Technical analysis was the focus of this episode of “ETF 360” with VettaFi’s head of research Todd Rosenbluth and Fairlead Strategies’ founder and managing partner Katie Stockton.
The first half of 2022 saw the first real bear market cycle since 2008. The S&P 500 Index displayed the worst long-term momentum since 2008, leading to a series of breakdowns earlier this year. Stockton said the breakdowns were very top-down in orientation, meaning most stocks participated on the downside, which makes it more different for investors’ portfolios, as well as idea generation.
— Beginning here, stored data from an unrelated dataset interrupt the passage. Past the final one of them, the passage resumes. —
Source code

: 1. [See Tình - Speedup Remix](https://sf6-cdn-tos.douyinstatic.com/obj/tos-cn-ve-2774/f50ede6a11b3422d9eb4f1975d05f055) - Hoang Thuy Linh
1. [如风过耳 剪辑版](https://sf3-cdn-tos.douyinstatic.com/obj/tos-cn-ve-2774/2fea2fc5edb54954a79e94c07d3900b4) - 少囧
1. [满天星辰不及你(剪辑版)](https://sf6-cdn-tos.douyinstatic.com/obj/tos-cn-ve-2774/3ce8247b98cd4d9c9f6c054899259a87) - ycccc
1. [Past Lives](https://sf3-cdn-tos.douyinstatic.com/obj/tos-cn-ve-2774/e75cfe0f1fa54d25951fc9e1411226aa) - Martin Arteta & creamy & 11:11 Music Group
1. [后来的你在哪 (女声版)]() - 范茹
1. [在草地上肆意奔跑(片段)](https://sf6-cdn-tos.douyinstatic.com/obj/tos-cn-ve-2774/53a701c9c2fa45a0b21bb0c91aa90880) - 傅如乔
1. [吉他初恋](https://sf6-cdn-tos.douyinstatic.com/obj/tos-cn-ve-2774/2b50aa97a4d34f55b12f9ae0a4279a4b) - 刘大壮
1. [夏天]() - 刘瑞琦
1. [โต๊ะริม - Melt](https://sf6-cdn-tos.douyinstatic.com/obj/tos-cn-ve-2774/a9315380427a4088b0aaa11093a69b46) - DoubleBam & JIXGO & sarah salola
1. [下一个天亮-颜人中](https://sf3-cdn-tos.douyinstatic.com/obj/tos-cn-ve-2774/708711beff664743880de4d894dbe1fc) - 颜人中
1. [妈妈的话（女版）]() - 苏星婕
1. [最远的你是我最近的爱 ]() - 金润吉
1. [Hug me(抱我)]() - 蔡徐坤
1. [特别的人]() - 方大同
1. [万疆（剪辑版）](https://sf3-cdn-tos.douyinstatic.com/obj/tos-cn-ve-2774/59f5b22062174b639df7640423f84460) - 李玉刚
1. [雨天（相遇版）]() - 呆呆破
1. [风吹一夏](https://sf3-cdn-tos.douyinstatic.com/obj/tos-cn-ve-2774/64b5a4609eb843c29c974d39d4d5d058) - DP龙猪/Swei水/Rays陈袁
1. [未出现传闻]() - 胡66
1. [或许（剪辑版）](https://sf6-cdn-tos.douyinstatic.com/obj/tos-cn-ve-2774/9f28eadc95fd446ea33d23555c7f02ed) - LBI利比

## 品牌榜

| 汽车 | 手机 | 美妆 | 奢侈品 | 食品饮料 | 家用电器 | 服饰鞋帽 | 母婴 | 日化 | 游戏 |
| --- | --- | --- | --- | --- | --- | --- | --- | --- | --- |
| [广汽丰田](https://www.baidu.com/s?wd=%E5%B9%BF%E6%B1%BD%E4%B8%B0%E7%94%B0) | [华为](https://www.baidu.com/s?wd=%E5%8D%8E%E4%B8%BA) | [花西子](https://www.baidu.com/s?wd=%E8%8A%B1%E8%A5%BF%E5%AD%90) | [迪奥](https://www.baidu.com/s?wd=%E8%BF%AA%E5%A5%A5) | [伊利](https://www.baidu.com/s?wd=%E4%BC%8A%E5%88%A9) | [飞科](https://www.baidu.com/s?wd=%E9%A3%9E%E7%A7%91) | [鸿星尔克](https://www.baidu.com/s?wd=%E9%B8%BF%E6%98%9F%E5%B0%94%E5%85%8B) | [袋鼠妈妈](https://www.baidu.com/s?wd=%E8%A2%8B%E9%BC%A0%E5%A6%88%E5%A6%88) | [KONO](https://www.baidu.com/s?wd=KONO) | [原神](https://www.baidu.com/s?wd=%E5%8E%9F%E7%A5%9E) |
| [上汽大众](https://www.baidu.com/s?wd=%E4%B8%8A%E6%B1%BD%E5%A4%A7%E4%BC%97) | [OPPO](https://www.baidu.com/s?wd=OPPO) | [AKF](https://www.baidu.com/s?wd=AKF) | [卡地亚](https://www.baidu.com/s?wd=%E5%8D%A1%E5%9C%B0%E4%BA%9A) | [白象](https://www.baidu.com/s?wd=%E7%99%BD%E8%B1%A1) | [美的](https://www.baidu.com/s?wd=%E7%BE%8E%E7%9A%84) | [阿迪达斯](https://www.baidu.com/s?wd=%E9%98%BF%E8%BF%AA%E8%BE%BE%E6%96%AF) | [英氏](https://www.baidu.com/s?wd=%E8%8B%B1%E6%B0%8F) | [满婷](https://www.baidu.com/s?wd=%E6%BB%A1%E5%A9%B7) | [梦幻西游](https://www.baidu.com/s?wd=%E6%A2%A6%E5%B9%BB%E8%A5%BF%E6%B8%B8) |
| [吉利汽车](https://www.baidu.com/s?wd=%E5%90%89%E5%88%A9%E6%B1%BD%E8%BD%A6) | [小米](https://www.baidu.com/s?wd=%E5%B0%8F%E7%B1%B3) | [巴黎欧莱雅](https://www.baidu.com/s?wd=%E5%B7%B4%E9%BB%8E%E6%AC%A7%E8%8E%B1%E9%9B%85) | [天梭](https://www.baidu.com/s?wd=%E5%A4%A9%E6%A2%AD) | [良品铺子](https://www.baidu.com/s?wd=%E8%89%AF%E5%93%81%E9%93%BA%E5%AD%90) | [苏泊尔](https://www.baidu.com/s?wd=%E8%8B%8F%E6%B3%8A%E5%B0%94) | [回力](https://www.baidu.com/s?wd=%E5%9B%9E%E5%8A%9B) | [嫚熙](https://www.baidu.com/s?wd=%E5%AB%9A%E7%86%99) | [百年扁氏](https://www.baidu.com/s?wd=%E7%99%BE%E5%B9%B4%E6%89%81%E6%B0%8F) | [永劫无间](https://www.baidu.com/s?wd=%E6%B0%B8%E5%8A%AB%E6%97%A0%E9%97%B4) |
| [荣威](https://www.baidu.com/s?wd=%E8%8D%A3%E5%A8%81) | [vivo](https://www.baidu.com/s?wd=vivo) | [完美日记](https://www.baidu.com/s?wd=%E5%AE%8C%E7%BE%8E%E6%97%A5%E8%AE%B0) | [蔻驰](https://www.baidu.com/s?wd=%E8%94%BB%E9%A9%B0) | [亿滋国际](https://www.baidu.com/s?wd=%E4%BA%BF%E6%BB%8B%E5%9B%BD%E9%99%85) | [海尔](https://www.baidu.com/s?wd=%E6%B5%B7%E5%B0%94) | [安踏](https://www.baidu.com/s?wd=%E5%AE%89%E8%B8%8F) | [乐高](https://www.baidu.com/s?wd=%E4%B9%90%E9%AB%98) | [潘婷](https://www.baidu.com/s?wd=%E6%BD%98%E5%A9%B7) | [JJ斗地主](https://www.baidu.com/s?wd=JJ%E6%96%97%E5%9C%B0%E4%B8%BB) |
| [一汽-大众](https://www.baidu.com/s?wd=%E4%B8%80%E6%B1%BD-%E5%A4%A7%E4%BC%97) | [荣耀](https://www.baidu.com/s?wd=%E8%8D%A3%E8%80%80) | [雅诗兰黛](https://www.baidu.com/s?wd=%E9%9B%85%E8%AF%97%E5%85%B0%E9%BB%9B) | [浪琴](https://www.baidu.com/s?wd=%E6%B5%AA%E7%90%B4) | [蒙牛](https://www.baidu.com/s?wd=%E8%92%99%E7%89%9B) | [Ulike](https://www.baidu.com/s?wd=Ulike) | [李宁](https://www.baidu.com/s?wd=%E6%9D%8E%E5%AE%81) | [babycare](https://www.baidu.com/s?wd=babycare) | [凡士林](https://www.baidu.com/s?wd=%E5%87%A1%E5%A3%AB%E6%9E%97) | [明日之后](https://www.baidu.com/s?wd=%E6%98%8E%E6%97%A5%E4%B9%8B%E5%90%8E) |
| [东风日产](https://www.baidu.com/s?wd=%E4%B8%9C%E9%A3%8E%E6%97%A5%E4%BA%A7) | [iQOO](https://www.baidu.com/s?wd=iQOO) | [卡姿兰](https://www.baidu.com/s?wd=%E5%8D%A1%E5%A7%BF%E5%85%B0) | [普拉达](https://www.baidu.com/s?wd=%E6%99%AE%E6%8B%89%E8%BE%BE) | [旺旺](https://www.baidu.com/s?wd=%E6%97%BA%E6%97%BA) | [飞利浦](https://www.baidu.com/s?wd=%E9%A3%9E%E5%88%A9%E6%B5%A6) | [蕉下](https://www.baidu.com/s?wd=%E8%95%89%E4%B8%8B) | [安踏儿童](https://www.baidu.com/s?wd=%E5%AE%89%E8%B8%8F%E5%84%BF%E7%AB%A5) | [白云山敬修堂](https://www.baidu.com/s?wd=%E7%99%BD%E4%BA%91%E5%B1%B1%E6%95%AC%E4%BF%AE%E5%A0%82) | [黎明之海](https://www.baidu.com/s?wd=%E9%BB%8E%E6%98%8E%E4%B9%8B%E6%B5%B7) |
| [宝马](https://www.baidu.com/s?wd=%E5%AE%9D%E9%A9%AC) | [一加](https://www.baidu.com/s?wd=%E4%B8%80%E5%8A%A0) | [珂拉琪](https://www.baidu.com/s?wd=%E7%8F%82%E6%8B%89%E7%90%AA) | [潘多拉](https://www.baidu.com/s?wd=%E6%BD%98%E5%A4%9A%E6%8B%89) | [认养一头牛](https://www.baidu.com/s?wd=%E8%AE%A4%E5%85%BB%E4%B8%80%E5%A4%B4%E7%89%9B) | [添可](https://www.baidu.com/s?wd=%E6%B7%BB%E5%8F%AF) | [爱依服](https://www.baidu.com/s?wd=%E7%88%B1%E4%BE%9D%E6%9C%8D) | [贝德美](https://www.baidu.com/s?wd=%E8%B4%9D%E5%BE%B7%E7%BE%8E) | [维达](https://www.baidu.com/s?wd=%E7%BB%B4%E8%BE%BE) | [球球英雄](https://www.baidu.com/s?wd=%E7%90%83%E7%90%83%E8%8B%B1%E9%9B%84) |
When looking at the market from a technical analysis perspective, Stockton said the company starts top-down by looking at the major indexes in the U.S. and beyond. The firm also looks at what it considers to be macro technicals, such as Treasury yields and crude oil prices. Finally, it drills into the sector-relative strength work, which Stockton said is the best way to understand where the leadership is coming from — both on the upside and downside — and is also probably the best way to outperform benchwork.
“If you’re in the right sectors of the market, you just have a better chance of leveraging upside or downside depending on your goal, so we do spend a lot of time on that sector-relative strength work,” Stockton said. “We also do what we consider to be bottom-up work, and for us, that means looking at a lot of individual stock charts and making sure that what we’re seeing there is aligned with and supporting what we’re seeing from a top-down perspective. Because it is a market of stocks, of course, and sometimes the S&P 500 is so swayed by the mega-caps that it really doesn’t tell the full story of the market.”
In a risk-on environment, when the market is trending higher, Stockton said the firm tends to use SPDR sector ETFs, or any thematic ETF, to leverage the sector-relative strength trends.
In a bear market cycle or downtrending tape, Stockton said the company tends to get more defensive sector performance. At times, depending on how bad the equity market has gotten, the firm is inclined to move into different asset classes.
“For that, we’re using ETFs representing short-term Treasuries, long-term Treasuries, gold prices, and similar assets that have less of a correlation to the equity market,” Stockton said. “Then we can at least find a place to hide in these kinds of downdrafts. And for that, we’re also using some of the State Street funds in our work.”
Fairlead’s strategies all come together with the Fairlead Tactical Sector ETF (TACK), which came to market in March. TACK is designed to identify the sectors with the best momentum, as well as the sectors that lack any big overbought sell signals and have the best relative strength, meaning relative performance versus the broader market.
“We’re also a research and consulting business, and we’re really known for our technical analysis research. With that, we came up with a methodology and a technical model that became the basis for TACK, which is a systematic approach to sector rotation,” Stockton said.